Personal Data

Art. 4 (1) of the GDPR states that personal data reveal information about an identified or identifiable natural person. Personal data include an individual’s name, a picture, a phone number, even a professional phone number, a code, a bank account number, an e-mail address, a fingerprint, etc.

Please visit:


Special Category of personal data

‘Special category of personal data’ means personal data revealing racial or ethnic origin, political opinions, religious or philosophical beliefs, trade union membership and data concerning health, sex life or judicial information.

Art. 9 of the GDPR contains rules about Processing of special categories of personal data. Sensitive data is personal data which reveals individual’s racial and ethnic origin, political beliefs, religion, philosophical and moral convictions, trade union affiliation or membership, health, and sexual orientation, and also refers to genetic and biometric data.

Article 9(2) sets out the circumstances in which the processing of special category of personal data which is otherwise prohibited, may take place. These include, among others:

  • Explicit consent of the data subject, unless reliance on consent is prohibited by EU or Member State law
  • Necessary for the carrying out of obligations under employment, social security or social protection law, or a collective agreement
  • Necessary to protect the vital interests of a data subject who is physically or legally incapable of giving consent.

Please visit:


The Finnish Data Protection Act allows the processing of special category of personal data:

  • For scientific or historical research purposes or statistical purposes (provided that certain procedures are satisfied, and a data protection impact assessment is conducted);
  • For solely academic, artistic and literary expression purposes and for a few other specified activities such as provision of health care services and social welfare services;
  • By an insurance company where the data processed relates to health, sickness or disability of treatment received by a data subject, and such data is received in the course of insurance activities.

Consent or special legislation is required for the processing of biometric data (Ombudsman guidance).



The GDPR definition of ‘consent’, written in Art. 4 (11), is: “‘consent’ of the data subject means any freely given, specific, informed and unambiguous indication of the data subject’s wishes by which he or she, by a statement or by a clear affirmative action, signifies agreement to the processing of personal data relating to him or her”.


Children’s age

In Finland, the age at which a child can provide a valid consent in relation to information society services is 13 years. The age limit applies only for consent given in relation to information society services offered directly to a child.
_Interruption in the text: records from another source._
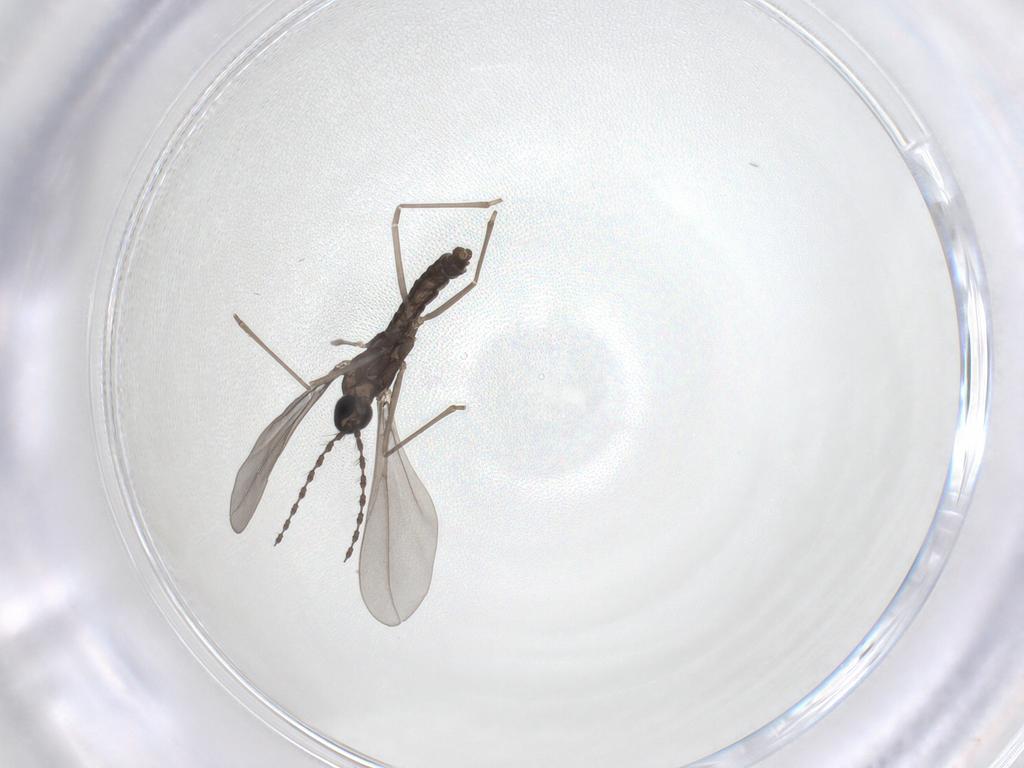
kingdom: Animalia
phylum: Arthropoda
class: Insecta
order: Diptera
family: Cecidomyiidae
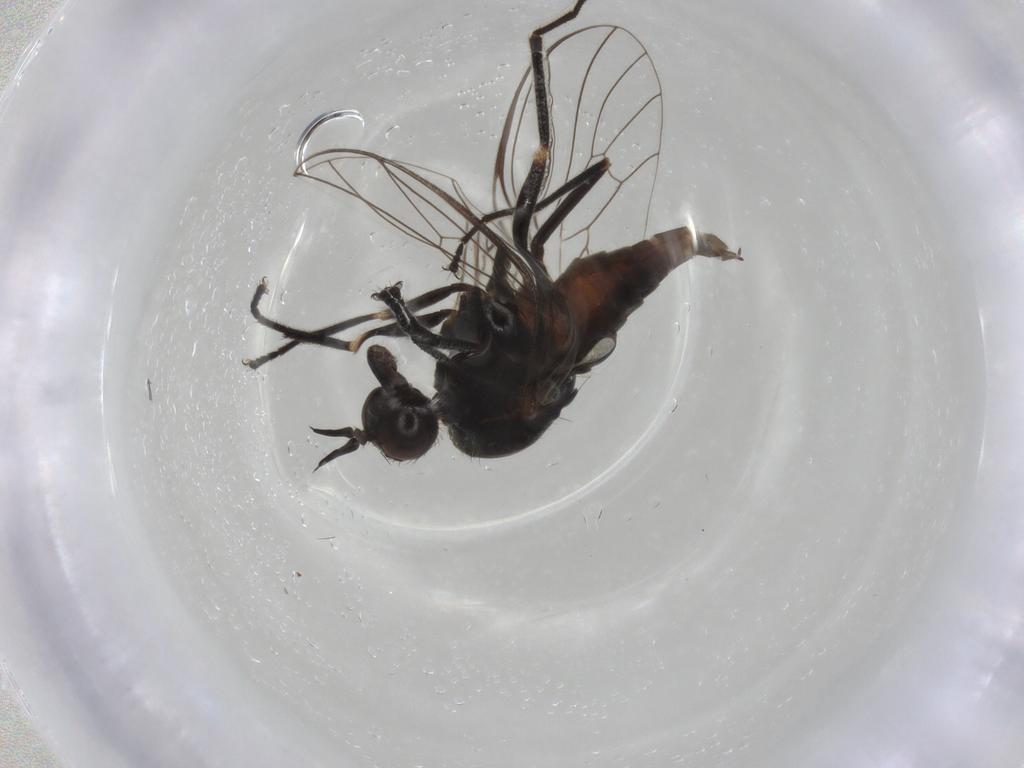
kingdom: Animalia
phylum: Arthropoda
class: Insecta
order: Diptera
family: Empididae
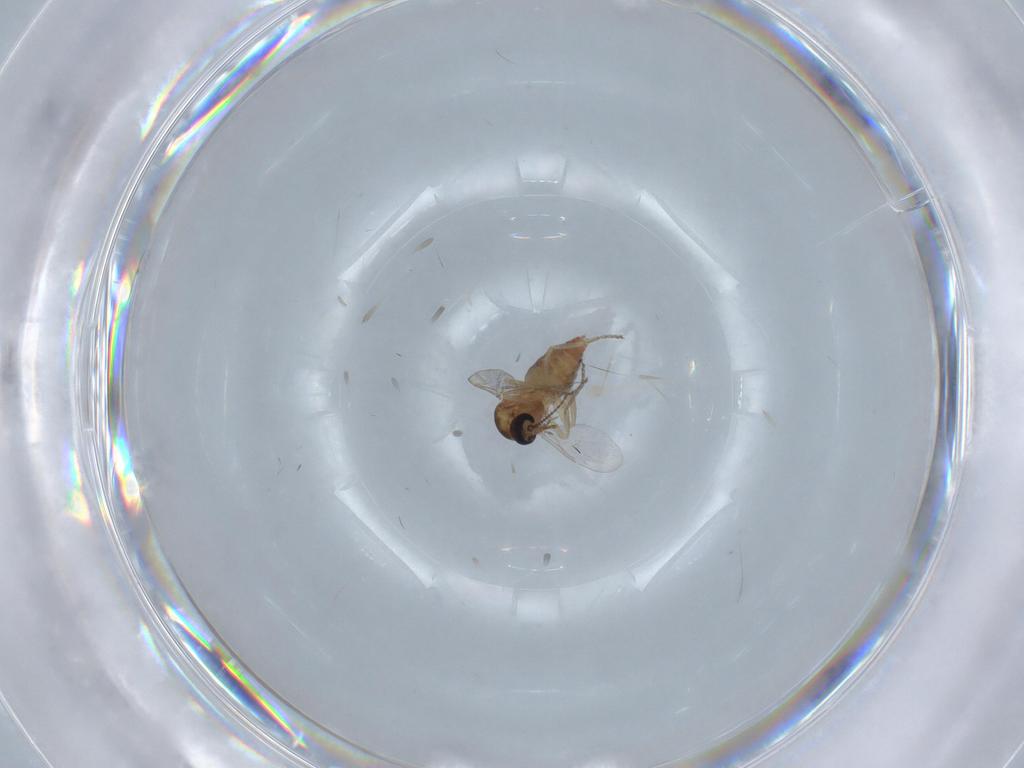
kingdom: Animalia
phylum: Arthropoda
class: Insecta
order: Diptera
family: Ceratopogonidae
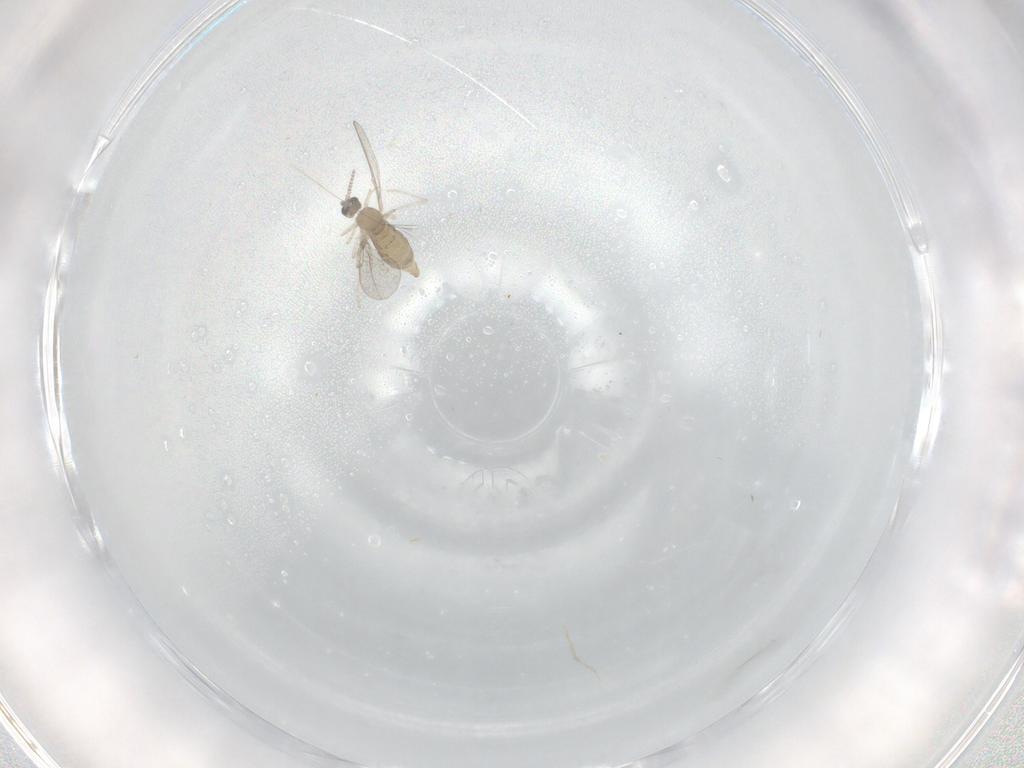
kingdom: Animalia
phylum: Arthropoda
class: Insecta
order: Diptera
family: Cecidomyiidae
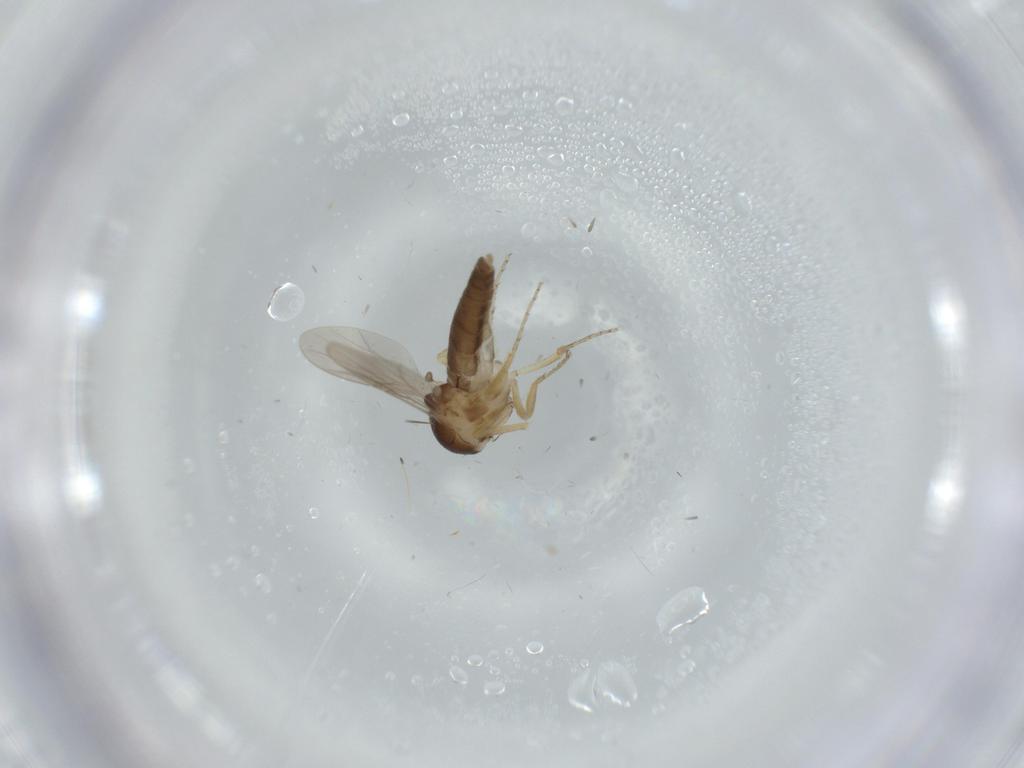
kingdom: Animalia
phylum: Arthropoda
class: Insecta
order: Diptera
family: Ceratopogonidae
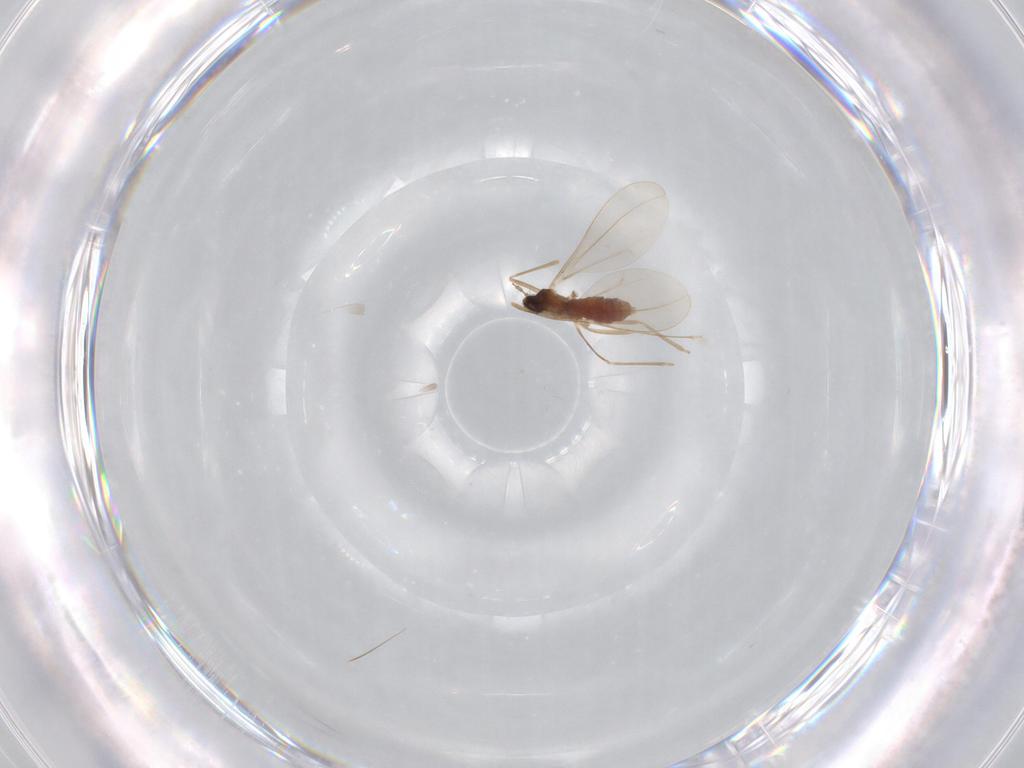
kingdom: Animalia
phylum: Arthropoda
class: Insecta
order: Diptera
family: Cecidomyiidae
In the case of processing of data for other purposes (e.g. direct marketing or use of photographs) the general rules of the Finnish Act on Child Custody and Right of Access (361/1983) apply according to which the person who has custody of the child has to give consent. However, a child can represent themselves (e.g. give consent) after their age and level of development are considered appropriate for the specific case. Hence, in “ordinary matters”, 15-year old children may represent themselves.